> **TO BE DONE**:
1. In the thread about the Stihl FS 91 grass blade, why does ANewSawyer prefer a chisel tooth blade?
2. Reproduce the thread about the Stihl FS 91 grass blade, starting at the words "## ANewSawyer (Aug" and stopping after "carbide tooth blade.".

> **PASSAGE**:
# STIHL FS 91 GRASS BLADE



## John Evoy (Aug 11, 2017)

Just tried my new Stihl FS 91 trimmer. Cut some heavy tall grass around my farm. Not quite the power I thought it would have but decent. I have alot of Burdocks and heavy viney type weeds. I bought a grass and brushcuttet blade as well. Im assuming the grass blade is what I want to cut the burdocks and weeds? Any advice. I will try to attach a pic of blade.


----------



## Bedford T (Aug 11, 2017)

Your blade is more for grasses. I think this would give you better results on your target. Scratcher tooth


----------



## ANewSawyer (Aug 12, 2017)

Stratcher tooth would work but they are very hard to resharpen. I would pick a chisel tooth blade myself, since it can be resharpened. But, I guess the scratcher tooth would work better.


----------



## ironman_gq (Aug 14, 2017)

If most of your stuff is 1/4 diameter and under with a few up to 1/2" I would look at one of the tri-wing airecut blades. Mine handles grass and raspberry very well and is decent on anything I run into up to 1/2", any larger and I put on a carbide tooth blade.


----------



## John Evoy (Aug 14, 2017)

K thnx Ironman.


----------

> **GIVEN MATERIAL**:
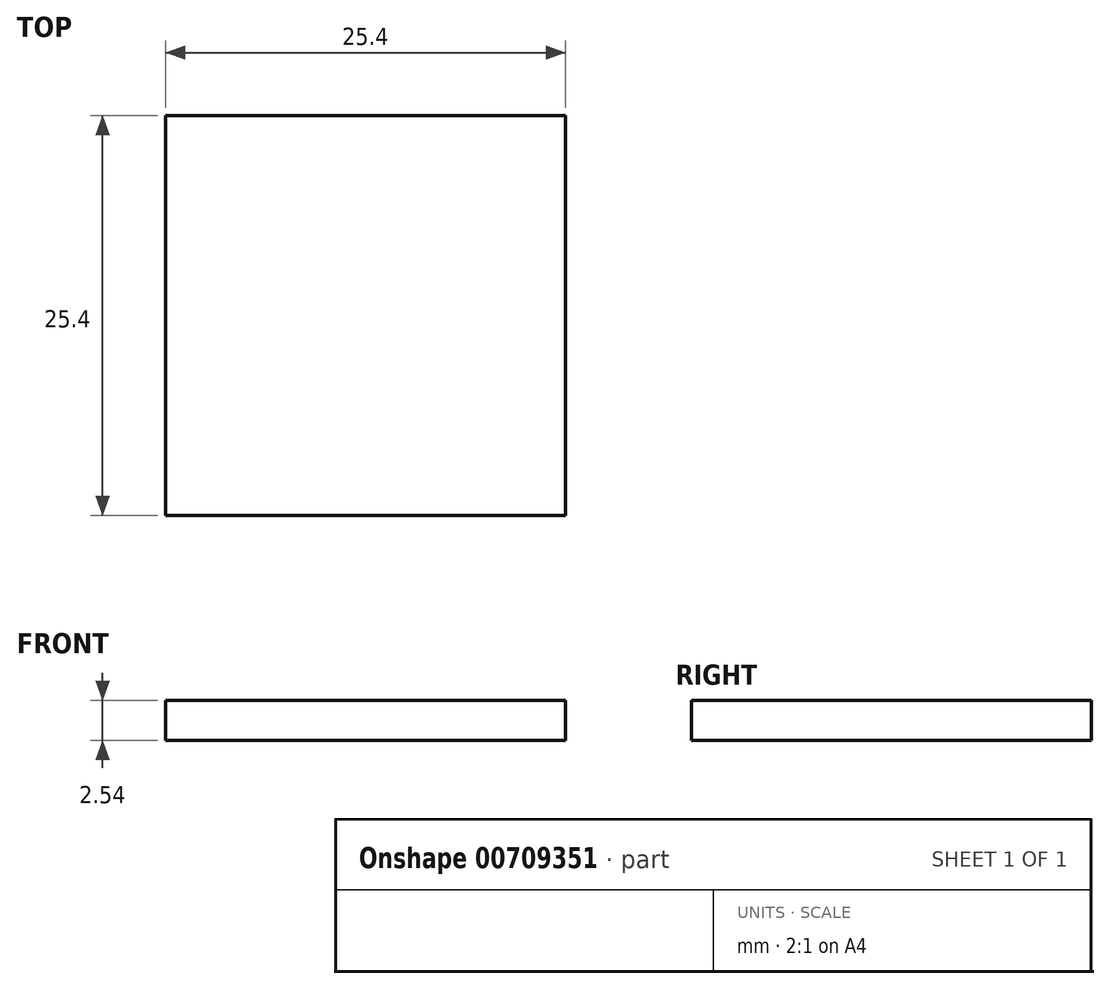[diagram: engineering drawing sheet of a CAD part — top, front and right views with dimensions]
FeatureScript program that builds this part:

> **RESULTS FOR THE EXERCISE**:
1. It can be resharpened.

2.
## ANewSawyer (Aug 12, 2017)

Stratcher tooth would work but they are very hard to resharpen. I would pick a chisel tooth blade myself, since it can be resharpened. But, I guess the scratcher tooth would work better.


----------



## ironman_gq (Aug 14, 2017)

If most of your stuff is 1/4 diameter and under with a few up to 1/2" I would look at one of the tri-wing airecut blades. Mine handles grass and raspberry very well and is decent on anything I run into up to 1/2", any larger and I put on a carbide tooth blade.